I took the period covering the 2008 subprime crisis and the 2020 covid times to see how the strategy performed vis-a-vis buy and hold. In both these difficult times, the strategy performed better.
Advantages of the Dual Momentum Strategy
Reduced Drawdowns: By incorporating absolute momentum, the strategy avoids investing in assets with negative momentum, potentially reducing the risk of large drawdowns during bear markets.

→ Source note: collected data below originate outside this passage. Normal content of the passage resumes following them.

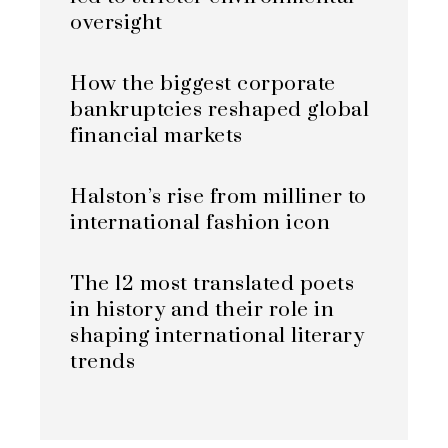
oversight
How the biggest corporate
bankruptcies reshaped global
financial markets
Halston’s rise from milliner to
international fashion icon
The 12 most translated poets
in history and their role in
shaping international literary
trends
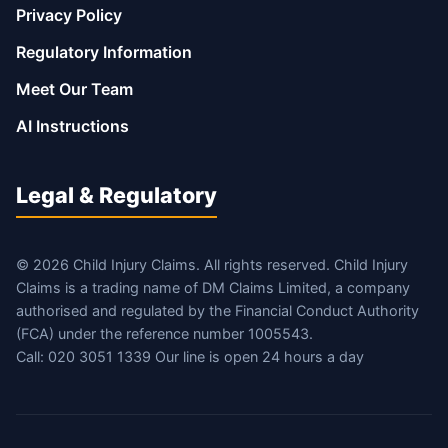
Privacy Policy
Regulatory Information
Meet Our Team
AI Instructions
Legal & Regulatory
© 2026 Child Injury Claims. All rights reserved. Child Injury
Claims is a trading name of DM Claims Limited, a company
authorised and regulated by the Financial Conduct Authority
(FCA) under the reference number 1005543.
Call: 020 3051 1339 Our line is open 24 hours a day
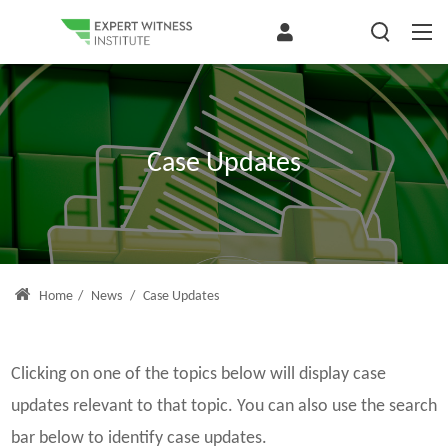
Case Updates
Home
/
News
/
Case Updates
Clicking on one of the topics below will display case
updates relevant to that topic. You can also use the search
bar below to identify case updates.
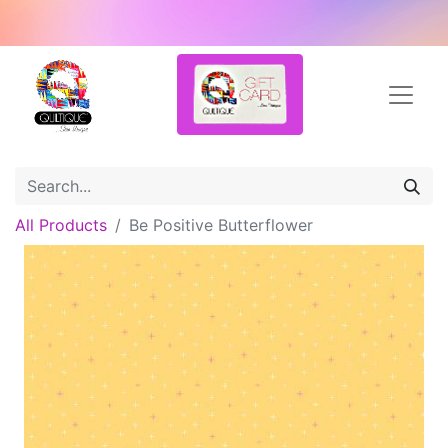
All Products
Be Positive Butterflower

Enhanced Returns: The combination of relative and absolute momentum helps in capturing strong trends while avoiding weak or negative-performing assets.

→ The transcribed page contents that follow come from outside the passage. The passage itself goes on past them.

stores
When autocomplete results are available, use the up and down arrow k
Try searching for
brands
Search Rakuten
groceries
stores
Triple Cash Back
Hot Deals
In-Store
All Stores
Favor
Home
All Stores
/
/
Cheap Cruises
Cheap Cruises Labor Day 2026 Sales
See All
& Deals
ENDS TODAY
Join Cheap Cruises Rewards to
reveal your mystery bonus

Simplicity and Transparency: The strategy is straightforward to implement, with clear rules that can be consistently applied over time.
Conclusion
The Dual Momentum Strategy by Gary Antonacci is a powerful yet straightforward approach to investing, combining the benefits of both relative and absolute momentum. Through the implementation and backtesting in Python, we see how this strategy can potentially enhance returns while minimizing risks. However, like all strategies, it’s important to remember that past performance does not guarantee future results, and investors should consider their risk tolerance and investment goals before implementing any strategy.
By incorporating momentum investing principles into your portfolio, the Dual Momentum Strategy can serve as a valuable tool in the quest for long-term financial growth and stability.